2025(令和7)年度は以下5テーマについて研究を実施しています。
(1)気候変動による外力の増加に対する流域治水のポテンシャル検討
「流域治水」を効果的に実施し、今後の浸水被害発生の頻度・規模を軽減させるため「流域治水」のポテンシャル検討を行います。さらに、具体的な地域を対象に気候変動外力により増加する水害リスクに対して適切な流域治水施策の導入について検討を行います。
(2)岐阜県の水稲栽培における高温障害発生予測に関する研究
① 出穂後20日間の平均気温に基づく高温障害の将来予測
水稲の登熟期における白未熟粒の発生率は、27度以上で急増します。オープンアクセスとなっている気候変動シナリオに基づき、2100年までの岐阜県内での白未熟粒の発生リスクのマップ化を行います。
② 夜温の水稲に与える影響評価
夜温の上昇による水稲の収量・品質の低下が報告されています。農業技術センターや中山間農業研究所に数十年にわたって蓄積されている収量・品質のデータを元に夜温と収量・品質の関係性をモデリングし、その影響の定量化を行います。

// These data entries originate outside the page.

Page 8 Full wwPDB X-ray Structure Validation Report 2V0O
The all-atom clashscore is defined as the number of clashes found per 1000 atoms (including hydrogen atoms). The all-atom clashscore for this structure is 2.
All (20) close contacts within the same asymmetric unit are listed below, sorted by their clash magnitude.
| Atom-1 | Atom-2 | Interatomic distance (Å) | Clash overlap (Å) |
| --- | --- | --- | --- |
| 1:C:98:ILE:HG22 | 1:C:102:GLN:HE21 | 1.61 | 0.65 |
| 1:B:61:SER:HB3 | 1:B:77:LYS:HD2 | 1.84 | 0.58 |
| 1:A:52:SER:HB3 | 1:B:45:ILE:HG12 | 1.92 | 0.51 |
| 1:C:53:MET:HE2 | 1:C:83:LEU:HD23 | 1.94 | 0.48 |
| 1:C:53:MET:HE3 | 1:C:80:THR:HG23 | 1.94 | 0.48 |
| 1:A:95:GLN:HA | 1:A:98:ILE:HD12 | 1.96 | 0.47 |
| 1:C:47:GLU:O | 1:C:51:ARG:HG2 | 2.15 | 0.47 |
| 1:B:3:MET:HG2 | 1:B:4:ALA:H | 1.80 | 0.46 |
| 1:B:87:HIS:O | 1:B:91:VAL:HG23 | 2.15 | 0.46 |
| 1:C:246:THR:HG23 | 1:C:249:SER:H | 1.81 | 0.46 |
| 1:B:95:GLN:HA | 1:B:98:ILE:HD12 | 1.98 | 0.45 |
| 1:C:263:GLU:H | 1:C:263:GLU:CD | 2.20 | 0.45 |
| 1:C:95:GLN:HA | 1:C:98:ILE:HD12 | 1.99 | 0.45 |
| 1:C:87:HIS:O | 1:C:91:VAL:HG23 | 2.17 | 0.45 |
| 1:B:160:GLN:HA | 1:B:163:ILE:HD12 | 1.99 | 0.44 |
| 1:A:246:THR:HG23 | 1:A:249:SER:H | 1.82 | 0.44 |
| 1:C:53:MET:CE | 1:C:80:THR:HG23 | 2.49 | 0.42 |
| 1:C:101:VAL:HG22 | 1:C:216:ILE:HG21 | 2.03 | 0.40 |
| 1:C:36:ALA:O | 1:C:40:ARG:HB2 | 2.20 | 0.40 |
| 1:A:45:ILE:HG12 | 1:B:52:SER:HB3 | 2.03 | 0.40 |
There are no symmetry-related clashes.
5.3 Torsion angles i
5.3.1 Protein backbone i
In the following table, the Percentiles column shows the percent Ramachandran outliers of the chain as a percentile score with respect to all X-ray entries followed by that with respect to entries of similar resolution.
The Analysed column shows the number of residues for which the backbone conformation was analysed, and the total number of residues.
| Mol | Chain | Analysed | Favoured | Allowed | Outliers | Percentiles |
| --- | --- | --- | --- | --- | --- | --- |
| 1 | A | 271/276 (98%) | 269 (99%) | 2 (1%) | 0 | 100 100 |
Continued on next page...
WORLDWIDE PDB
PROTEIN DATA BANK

③ 主要品種の高温による出穂、登熟期、収量への影響評価
以上の他にも、病虫害のリスクや生育期間の短縮など、生育期間にわたって高温による悪影響は複合的に存在します。②と同様のデータを用いて、気象条件と出穂・登熟期や収量への影響をモデル化し、岐阜県における主要なリスクの特定を行います。
(3)気候変動のアユへの影響と適応策の検討
岐阜を代表する水産資源であるアユの生活史や資源量への気候変動(特に温暖化)がもたらす影響の把握とその適応策について、行政や漁協のほか飲食・観光・文化など様々な関係者とともに検討します。
研究資金制度を活用した「水防災・農地・河川生態系・産業への複合的な気候変動影響と適応策の研究」(2020-2022)(環境研究総合推進費【2-2004】)では、国内で把握されつつある水温上昇が、長良川流域においてはアユの分布及び生活史に明瞭な影響を及ぼしており、渇水・猛暑時には長良川鵜飼の区間を含む約20kmからアユが姿を消すという過去にない形で顕在化していること、秋季の水温上昇はアユの産卵降河を約一か月遅らせており、再生産を含む生活環全体に影響が及んでいること等を把握しました。
本研究では、アユ産卵期のうち翌春の遡上に寄与する産卵時期を特定するため、流下仔魚調査,耳石分析を行います。調査結果をもとに再生産に寄与する集団を規定する環境要因についてモデル構築します。前課題で検討した水温-魚類分布モデルの発展を軸にしつつ、アユの餌資源となる河川一次生産(藻類活性)の経時変化のモデル化を検討します。
(4)岐阜県の森林における炭素吸収能およびそのポテンシャルの評価に関する研究
リモートセンシング技術や生態系モデリングの活用による森林炭素吸収量や炭素吸収量のポテンシャルを広域評価し、岐阜県の森林炭素吸収能について検討します。その際、岐阜県内に重点研究領域を設定して、岐阜県や岐阜大学が保有する LiDAR データやフィールド観測に基づいた森林炭素蓄積量データを活用することで、森林炭素吸収量および森林炭素吸収量ポテンシャルの推定の精密化・高度化を図ります。
(5)暑さ指数WBGT観測に基づく基礎的検討と熱中症リスク分析
暑さ指数WBGT観測システム(岐阜大学に設置予定)により、暑さ指数WBGT及び局地気象の連続観測を行います。岐阜大学の気象予報士3名が「岐阜大学が発信する愛知県・岐阜県の局地気象予報」を運営しており、数値気象モデルとの対比、WBGTの予測等につなげるための基礎的な観測を開始しました。 さらに、昨年度まで実施してきた熱中症搬送者数に対する分析についても整理し、県庁との情報共有を図ります。